2

I am running Hive from a container (this image: https://hub.docker.com/r/bde2020/hive/) in my local computer.

I am trying to create a Hive table stored as a CSV in S3 with the following command:

CREATE EXTERNAL TABLE local_test (name STRING)
ROW FORMAT DELIMITED FIELDS TERMINATED BY ',' LINES TERMINATED BY '\n'
STORED AS TEXTFILE LOCATION 's3://mybucket/local_test/';

However, I am getting the following error:

FAILED: Execution Error, return code 1 from org.apache.hadoop.hive.ql.exec.DDLTask. MetaException(message:Got exception: java.io.IOException No FileSystem for scheme: s3)

What is causing it? Do I need to set up something else?

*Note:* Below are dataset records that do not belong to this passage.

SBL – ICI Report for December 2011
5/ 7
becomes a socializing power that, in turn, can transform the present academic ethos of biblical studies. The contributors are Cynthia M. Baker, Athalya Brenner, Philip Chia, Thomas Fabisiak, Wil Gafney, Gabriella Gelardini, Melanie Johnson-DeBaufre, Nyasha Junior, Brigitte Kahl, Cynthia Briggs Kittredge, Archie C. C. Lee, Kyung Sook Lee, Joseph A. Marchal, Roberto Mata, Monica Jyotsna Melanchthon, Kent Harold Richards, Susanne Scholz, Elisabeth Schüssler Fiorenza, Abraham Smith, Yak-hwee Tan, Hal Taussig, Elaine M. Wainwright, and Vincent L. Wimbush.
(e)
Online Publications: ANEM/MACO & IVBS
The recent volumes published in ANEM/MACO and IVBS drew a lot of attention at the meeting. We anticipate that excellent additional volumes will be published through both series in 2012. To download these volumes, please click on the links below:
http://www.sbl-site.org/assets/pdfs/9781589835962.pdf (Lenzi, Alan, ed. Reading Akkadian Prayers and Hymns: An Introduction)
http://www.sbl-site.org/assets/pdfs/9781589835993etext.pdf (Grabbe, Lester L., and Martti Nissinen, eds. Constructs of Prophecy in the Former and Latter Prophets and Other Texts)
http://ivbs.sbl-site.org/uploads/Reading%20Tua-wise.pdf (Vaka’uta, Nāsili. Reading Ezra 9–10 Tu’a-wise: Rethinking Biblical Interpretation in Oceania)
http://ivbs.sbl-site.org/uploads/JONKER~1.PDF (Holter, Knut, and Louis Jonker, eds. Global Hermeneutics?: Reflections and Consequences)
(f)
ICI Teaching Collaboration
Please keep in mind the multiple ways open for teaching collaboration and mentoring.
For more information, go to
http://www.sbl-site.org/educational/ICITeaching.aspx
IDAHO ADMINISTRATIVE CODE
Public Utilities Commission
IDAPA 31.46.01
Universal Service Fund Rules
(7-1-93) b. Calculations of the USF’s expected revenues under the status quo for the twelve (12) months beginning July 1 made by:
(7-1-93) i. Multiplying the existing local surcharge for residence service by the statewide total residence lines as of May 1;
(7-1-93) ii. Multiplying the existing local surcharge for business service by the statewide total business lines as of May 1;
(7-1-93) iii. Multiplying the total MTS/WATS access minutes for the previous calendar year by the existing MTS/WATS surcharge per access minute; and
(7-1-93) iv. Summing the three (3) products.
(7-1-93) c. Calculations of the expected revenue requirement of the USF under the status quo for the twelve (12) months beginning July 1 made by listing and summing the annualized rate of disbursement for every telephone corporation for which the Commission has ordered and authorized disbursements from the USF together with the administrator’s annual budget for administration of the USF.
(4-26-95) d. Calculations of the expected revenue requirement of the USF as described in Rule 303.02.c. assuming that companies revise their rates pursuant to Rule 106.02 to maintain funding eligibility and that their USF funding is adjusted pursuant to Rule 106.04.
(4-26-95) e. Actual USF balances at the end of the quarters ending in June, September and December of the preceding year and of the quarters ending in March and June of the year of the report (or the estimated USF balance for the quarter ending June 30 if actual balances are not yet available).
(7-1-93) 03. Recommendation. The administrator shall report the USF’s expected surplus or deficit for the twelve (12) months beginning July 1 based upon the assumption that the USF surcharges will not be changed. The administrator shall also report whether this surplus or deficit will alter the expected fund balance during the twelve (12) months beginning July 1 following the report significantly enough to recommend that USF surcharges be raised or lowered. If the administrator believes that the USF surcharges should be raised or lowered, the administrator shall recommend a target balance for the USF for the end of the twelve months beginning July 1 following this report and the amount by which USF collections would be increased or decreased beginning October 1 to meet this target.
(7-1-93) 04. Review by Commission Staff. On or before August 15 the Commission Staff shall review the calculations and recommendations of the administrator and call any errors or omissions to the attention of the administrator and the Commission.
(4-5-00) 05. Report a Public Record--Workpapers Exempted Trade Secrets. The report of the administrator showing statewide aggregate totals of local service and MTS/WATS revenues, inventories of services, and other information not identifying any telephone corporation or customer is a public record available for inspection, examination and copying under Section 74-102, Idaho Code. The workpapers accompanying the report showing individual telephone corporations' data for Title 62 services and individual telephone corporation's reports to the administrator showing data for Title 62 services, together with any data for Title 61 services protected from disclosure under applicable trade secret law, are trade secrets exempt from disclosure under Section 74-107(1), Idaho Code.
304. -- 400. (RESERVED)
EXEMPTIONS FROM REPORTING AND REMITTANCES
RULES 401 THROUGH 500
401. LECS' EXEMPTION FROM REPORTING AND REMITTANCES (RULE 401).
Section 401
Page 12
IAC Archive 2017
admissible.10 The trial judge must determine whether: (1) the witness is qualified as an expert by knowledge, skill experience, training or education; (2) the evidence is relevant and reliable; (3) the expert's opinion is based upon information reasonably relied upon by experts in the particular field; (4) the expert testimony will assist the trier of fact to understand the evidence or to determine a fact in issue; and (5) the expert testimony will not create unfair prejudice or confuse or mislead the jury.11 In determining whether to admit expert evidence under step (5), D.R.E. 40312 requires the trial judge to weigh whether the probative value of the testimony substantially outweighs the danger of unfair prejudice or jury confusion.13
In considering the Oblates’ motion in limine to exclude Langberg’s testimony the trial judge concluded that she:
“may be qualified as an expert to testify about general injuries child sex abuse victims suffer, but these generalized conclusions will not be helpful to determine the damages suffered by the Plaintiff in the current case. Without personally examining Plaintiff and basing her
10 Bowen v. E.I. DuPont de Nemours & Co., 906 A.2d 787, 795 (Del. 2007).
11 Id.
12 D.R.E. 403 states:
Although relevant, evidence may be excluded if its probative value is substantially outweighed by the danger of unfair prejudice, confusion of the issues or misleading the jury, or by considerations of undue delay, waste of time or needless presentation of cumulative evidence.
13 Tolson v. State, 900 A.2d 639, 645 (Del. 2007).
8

Note: I am able to run aws s3 ls mybucket and also to create Hive tables in another directory, like /tmp/.

Vamsi Prabhala
  • 48,685
  • 4
  • 36
  • 58
Xaphanius
  • 610
  • 2
  • 7
  • 19

1 Answers1

1

Problem discussed here.

https://github.com/ramhiser/spark-kubernetes/issues/3

You need to add reference to aws sdk jars to hive library path. That way it can recognize file schemes,

s3, s3n, and s3a

Hope it helps.

EDIT1:

hadoop-aws-2.7.4 has implementations on how to interact with those file systems. Verifying the jar it has all the implementations to handle those schema.

org.apache.hadoop.fs tells hadoop to see which file system implementation it need to look.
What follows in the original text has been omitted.